Le couperet est tombé au tribunal de commerce de Toulouse, ce lundi 27 juillet. En rejetant l’offre de reprise, la justice a scellé le sort de Fibre Excellence. La liquidation judiciaire a été prononcée pour l’usine principale de Tarascon, plongeant des centaines d’ouvriers dans le désarroi et provoquant une onde de choc en Provence et en Camargue, où des milliers d’emplois indirects pourraient être impactés.
Sur le terrain, la colère a remplacé la résignation. Dès l’annonce de la décision, les salariés ont cadenassé tous les accès à l’usine. Le site est désormais un camp retranché où plus personne ne rentre, gardé par des ouvriers qui refusent de voir mourir leur outil de travail. Yohan Sifuentes, représentant du personnel, témoigne : « Ça fait douze ans que j’y travaille, c’est presque une deuxième famille. »
Les syndicats dénoncent l’abandon d’un savoir-faire historique, rappelant que cette usine familiale existe depuis soixante-dix ans et a vu se succéder plusieurs générations de travailleurs. Avec 270 employés directs, l’usine soutient également des sous-traitants, des transporteurs et des forestiers, mettant en péril près de 5 000 emplois indirects.
Pour les communes environnantes comme Beaucaire ou Arles, les conséquences s’annoncent désastreuses. Alexandre Ducouret, maire de Tarascon, se dit « catastrophé » par cette liquidation injuste. Il souligne que la fermeture de l’usine serait une catastrophe pour les commerces locaux et les finances communales, qui perdraient des recettes fiscales.

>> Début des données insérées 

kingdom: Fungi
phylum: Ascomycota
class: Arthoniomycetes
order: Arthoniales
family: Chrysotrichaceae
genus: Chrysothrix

Un défi environnemental s’ajoute à cette crise sociale. Classée pour la protection de l’environnement, l’usine nécessite un démantèlement complexe et l’élimination de produits chimiques, dont le coût pourrait atteindre entre 150 et 200 millions d’euros. Pour les élus, laisser fermer l’usine constituerait un double gouffre financier pour l’État, qui devrait assumer le chômage des salariés tout en prenant en charge la dépollution.
Refusant le fait accompli, le maire prévoit de solliciter Emmanuel Macron pour une intervention d’urgence. « Cette usine ne peut pas fermer, c’est la plus grande de France », insiste-t-il. Le ministre de l’Industrie, Sébastien Martin, a assuré que l’État sera aux côtés des salariés, mais le flou demeure quant à l’avenir de l’usine de Tarascon.
Les ouvriers, quant à eux, continuent d’occuper les lieux dans l’espoir d’une solution d’ici à la fin juillet.